__Prompt 1__
List every phrase that the abstract on automatic subject indexing places inside round parentheses.
__Prompt 2__
Carry on with the abstract on automatic subject indexing, beginning right after its final sentence.

__Selected text__
Abstract The global growth in popularity of the World Wide Web has been enabled in part by the availability of browser-based search tools which in turn have led to an increased demand for indexing techniques and technologies. As the amount of globally accessible information grows, it is no longer cost-effective for quality indexes to be produced by professional indexers. The era of amateur indexers is thus upon us, and the information infrastructure needs to provide support for such indexing if search of the Net is to produce useful results.
In this paper, we propose the Concept Assigner, an automatic subject indexing system based on a variant of a Hopfield network [13]. In the application discussed herein, a collection of documents is used to automatically create a subset of a thesaurus termed a Concept Space [4]. A Concept Space is a semantic network consisting of concepts (noun phrases in the textual domain) and related concepts, and is computed based on co-occurrence relationships. These weighted relationships serve as the Hopfield network of concepts (nodes) and their associations (weights).

__Information__
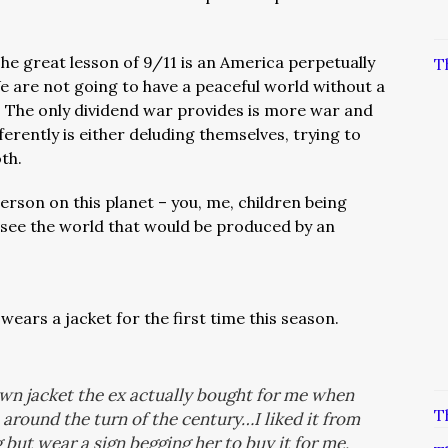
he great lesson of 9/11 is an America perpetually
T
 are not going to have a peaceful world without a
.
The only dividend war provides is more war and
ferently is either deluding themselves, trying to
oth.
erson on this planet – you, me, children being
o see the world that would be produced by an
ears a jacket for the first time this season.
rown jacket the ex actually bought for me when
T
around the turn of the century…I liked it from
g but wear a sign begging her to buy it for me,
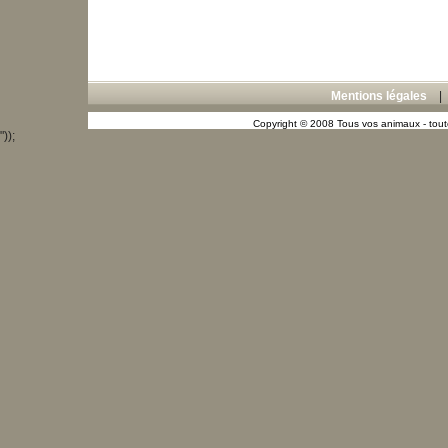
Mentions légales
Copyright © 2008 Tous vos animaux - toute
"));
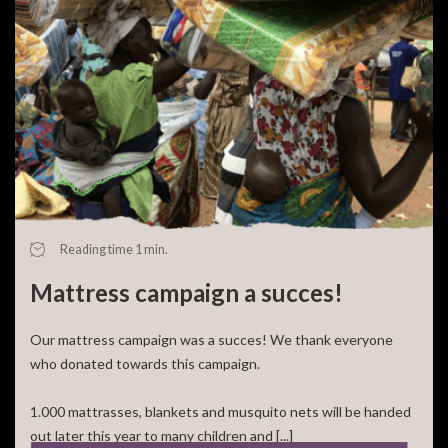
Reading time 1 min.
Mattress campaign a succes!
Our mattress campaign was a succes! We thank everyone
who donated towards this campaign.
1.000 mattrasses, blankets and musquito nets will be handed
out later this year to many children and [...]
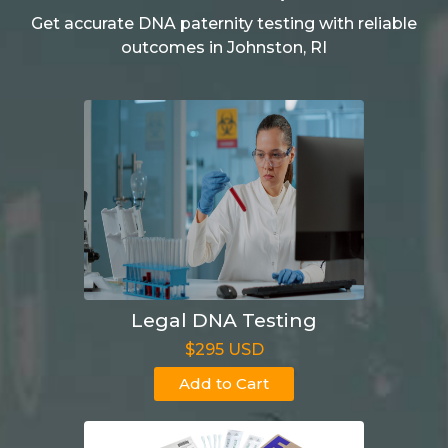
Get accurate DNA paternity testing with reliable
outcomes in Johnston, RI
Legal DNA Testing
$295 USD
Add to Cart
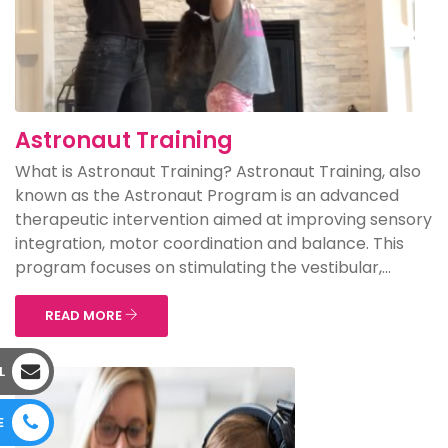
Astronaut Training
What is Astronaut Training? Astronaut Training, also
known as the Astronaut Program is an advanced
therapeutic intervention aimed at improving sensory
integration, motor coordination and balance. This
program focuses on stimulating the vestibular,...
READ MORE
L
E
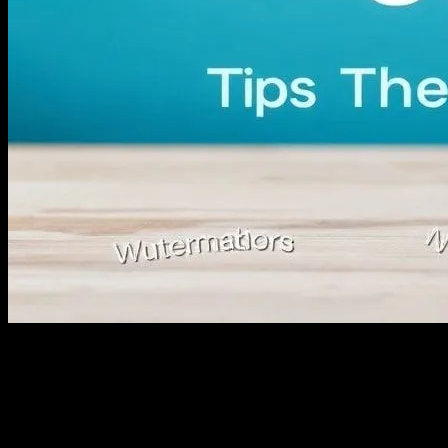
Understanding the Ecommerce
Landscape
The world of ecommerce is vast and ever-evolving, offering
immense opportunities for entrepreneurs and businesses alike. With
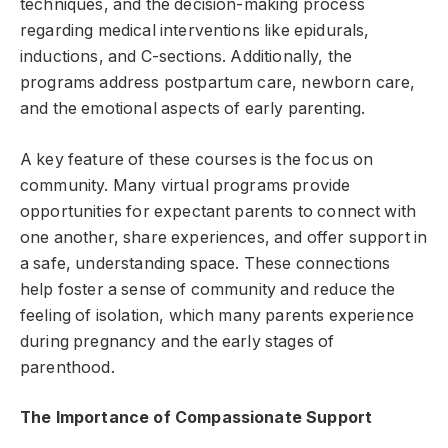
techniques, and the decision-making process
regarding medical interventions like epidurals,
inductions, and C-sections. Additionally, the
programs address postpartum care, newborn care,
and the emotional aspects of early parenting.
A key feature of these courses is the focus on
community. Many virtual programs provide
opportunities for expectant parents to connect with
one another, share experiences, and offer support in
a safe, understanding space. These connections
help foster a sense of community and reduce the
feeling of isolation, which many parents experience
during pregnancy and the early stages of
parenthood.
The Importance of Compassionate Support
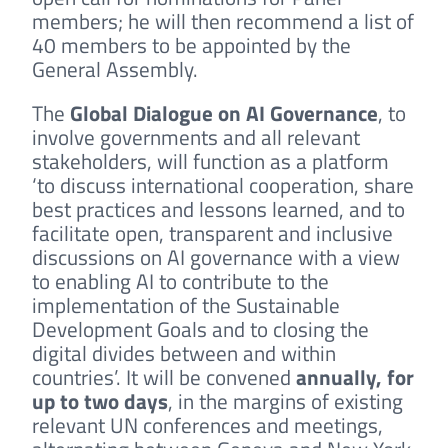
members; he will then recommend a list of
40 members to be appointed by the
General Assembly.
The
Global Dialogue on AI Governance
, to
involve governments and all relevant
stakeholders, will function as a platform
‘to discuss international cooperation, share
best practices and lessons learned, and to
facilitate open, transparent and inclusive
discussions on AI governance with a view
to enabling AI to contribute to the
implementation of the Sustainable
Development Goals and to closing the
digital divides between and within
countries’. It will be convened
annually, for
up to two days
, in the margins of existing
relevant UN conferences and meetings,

__Result 1__
noun phrases in the textual domain
nodes
weights

__Result 2__
To automatically index an individual document, concepts extracted from the document become the input pattern to the network. After completion of the Hopfield net parallel spreading activation process, the output from the network produces another set of concepts that are strongly related to the concepts of the input document. Since the initial Concept Space contains knowledge obtained from the entire collection, the system is able to find a set of global concepts drawn from the entire collection without restriction. These concepts are analogous to concept descriptors (i.e., keywords) of the document. The system can be further used as a computer-aided subject indexing tool in an interactive environment in which system-suggested concepts can be reviewed by a human indexer to generate the index. The system can thus assist an indexer both by speeding the indexing process and improving vocabulary consistency.
A prototype of our automatic subject indexing system has been implemented as part of the Interspace, a semantic indexing and retrieval environment which supports data persistence and remote execution across the Internet.
![]()